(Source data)
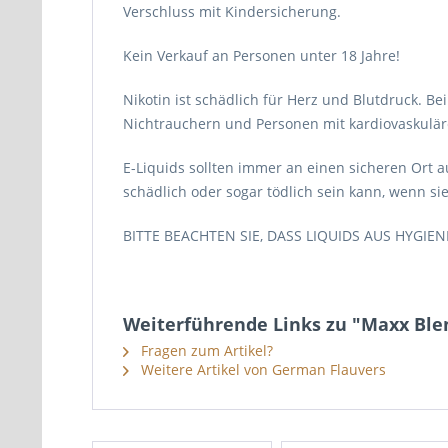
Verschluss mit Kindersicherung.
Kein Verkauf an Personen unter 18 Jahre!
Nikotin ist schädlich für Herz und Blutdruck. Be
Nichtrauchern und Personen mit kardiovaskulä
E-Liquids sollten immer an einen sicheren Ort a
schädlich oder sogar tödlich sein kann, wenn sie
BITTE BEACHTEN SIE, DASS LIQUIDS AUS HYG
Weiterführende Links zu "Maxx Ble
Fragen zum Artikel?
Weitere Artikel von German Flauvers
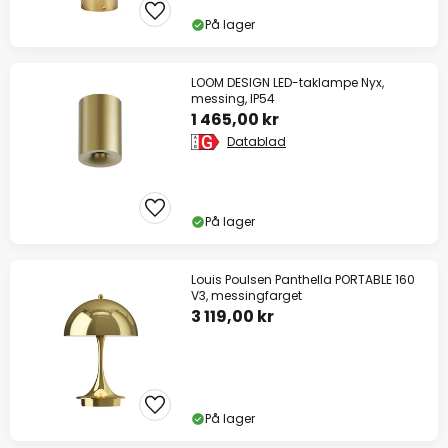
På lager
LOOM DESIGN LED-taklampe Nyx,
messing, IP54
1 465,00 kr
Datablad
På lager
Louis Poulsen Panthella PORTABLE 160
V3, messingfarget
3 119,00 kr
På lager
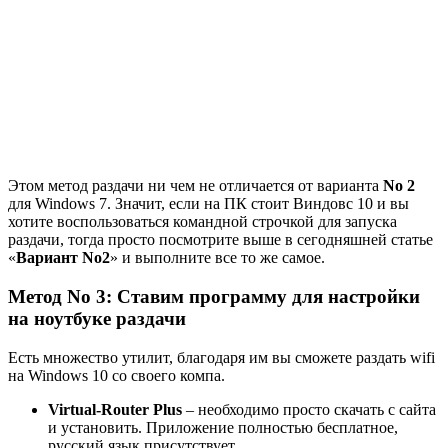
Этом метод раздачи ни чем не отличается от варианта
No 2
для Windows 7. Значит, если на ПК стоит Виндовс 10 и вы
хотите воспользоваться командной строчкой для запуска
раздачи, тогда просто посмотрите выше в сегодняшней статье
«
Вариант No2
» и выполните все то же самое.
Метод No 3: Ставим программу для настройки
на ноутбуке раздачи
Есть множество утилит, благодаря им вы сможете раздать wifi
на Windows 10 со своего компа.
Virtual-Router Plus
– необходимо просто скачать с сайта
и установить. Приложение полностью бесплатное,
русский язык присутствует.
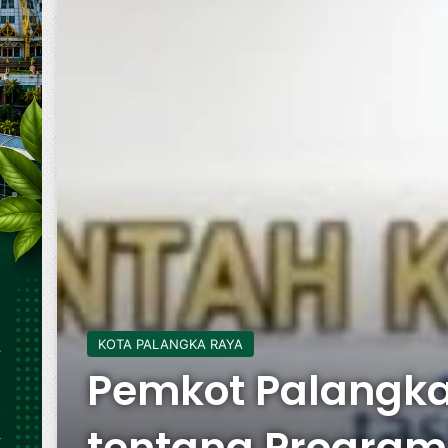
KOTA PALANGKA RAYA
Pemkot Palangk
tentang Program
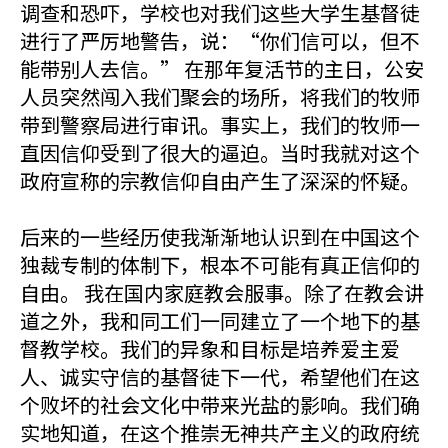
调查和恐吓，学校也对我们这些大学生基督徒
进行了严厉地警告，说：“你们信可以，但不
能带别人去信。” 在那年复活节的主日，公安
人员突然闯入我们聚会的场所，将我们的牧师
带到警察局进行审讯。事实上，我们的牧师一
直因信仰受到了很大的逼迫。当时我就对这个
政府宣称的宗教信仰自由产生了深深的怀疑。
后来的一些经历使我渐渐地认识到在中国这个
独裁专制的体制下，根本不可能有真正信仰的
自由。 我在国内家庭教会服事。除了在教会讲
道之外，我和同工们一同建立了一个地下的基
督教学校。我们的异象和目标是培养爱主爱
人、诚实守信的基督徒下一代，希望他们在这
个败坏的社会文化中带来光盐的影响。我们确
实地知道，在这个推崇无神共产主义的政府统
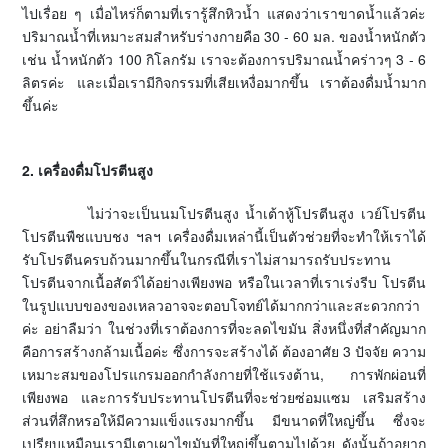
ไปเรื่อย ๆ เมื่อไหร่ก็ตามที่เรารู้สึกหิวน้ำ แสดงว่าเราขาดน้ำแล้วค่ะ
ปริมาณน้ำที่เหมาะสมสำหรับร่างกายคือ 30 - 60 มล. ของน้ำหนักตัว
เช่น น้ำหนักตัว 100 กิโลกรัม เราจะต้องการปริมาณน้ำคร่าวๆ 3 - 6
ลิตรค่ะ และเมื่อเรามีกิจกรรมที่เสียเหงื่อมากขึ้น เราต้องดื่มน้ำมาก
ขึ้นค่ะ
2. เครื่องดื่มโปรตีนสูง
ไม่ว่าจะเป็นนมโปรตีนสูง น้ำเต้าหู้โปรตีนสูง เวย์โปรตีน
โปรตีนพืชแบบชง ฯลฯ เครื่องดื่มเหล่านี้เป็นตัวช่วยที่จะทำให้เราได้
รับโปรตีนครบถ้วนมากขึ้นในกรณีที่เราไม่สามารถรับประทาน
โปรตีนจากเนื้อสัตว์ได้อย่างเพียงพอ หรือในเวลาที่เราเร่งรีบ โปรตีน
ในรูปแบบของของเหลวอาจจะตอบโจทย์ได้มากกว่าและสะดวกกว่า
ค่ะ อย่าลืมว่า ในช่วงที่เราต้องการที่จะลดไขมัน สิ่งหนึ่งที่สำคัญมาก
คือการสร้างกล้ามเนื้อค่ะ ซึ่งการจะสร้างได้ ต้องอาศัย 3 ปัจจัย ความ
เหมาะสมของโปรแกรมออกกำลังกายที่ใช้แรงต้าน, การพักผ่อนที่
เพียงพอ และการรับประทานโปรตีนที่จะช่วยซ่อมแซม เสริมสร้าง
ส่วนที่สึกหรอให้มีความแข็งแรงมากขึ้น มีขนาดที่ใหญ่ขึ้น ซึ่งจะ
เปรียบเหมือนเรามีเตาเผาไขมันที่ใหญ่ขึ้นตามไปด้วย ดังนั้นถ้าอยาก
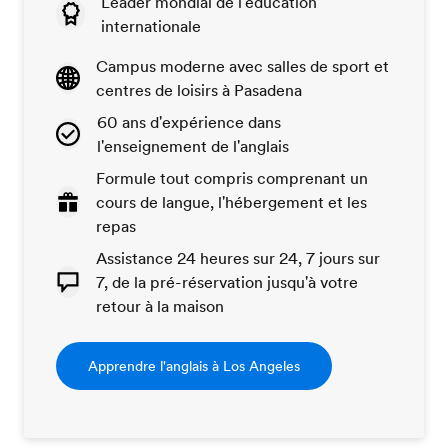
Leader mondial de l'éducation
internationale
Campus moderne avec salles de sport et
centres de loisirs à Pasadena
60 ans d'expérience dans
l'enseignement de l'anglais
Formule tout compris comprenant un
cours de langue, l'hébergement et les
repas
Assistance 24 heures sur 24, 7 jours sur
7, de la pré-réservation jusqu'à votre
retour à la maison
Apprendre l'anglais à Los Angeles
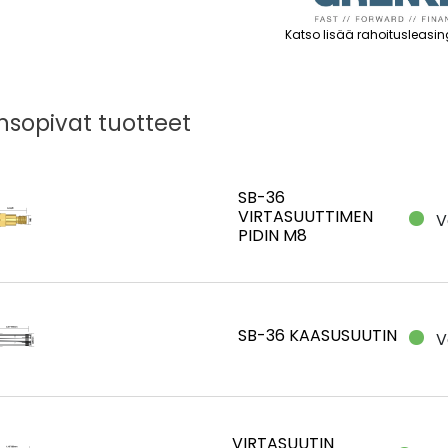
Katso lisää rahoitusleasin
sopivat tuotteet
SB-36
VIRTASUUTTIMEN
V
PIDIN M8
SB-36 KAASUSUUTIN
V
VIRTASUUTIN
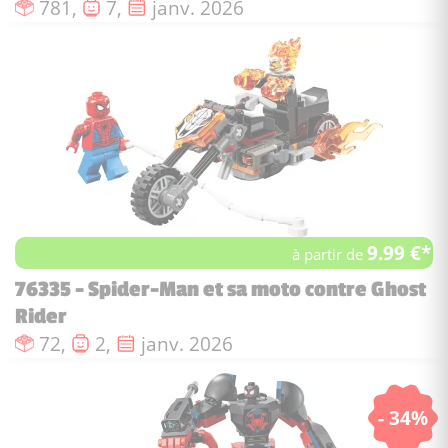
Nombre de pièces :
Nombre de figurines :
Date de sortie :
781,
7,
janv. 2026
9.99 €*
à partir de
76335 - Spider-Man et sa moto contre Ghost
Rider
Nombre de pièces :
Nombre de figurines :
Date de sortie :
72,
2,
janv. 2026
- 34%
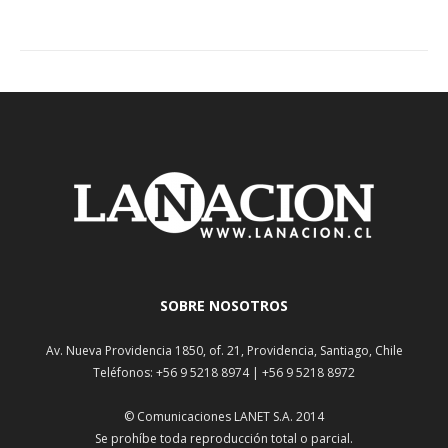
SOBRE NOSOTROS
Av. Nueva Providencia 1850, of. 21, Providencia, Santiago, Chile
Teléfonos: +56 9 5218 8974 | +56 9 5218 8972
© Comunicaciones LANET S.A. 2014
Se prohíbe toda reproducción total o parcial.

● Your task
Convert the lines of the records between the line containing "ไปเรื่อย ๆ เมื่อไหร่ก็ตามที่เรารู้สึกหิวน้ำ" and the line containing "ค่ะ อย่าลืมว่า ในช่วงที่เราต้องการที่จะลดไขมัน", inclusive, into a JSON list of strings with one string per line, omitting any blank lines.

● Solution to the problem
[
  "ไปเรื่อย ๆ เมื่อไหร่ก็ตามที่เรารู้สึกหิวน้ำ แสดงว่าเราขาดน้ำแล้วค่ะ",
  "ปริมาณน้ำที่เหมาะสมสำหรับร่างกายคือ 30 - 60 มล. ของน้ำหนักตัว",
  "เช่น น้ำหนักตัว 100 กิโลกรัม เราจะต้องการปริมาณน้ำคร่าวๆ 3 - 6",
  "ลิตรค่ะ และเมื่อเรามีกิจกรรมที่เสียเหงื่อมากขึ้น เราต้องดื่มน้ำมาก",
  "ขึ้นค่ะ",
  "2. เครื่องดื่มโปรตีนสูง",
  "ไม่ว่าจะเป็นนมโปรตีนสูง น้ำเต้าหู้โปรตีนสูง เวย์โปรตีน",
  "โปรตีนพืชแบบชง ฯลฯ เครื่องดื่มเหล่านี้เป็นตัวช่วยที่จะทำให้เราได้",
  "รับโปรตีนครบถ้วนมากขึ้นในกรณีที่เราไม่สามารถรับประทาน",
  "โปรตีนจากเนื้อสัตว์ได้อย่างเพียงพอ หรือในเวลาที่เราเร่งรีบ โปรตีน",
  "ในรูปแบบของของเหลวอาจจะตอบโจทย์ได้มากกว่าและสะดวกกว่า",
  "ค่ะ อย่าลืมว่า ในช่วงที่เราต้องการที่จะลดไขมัน สิ่งหนึ่งที่สำคัญมาก"
]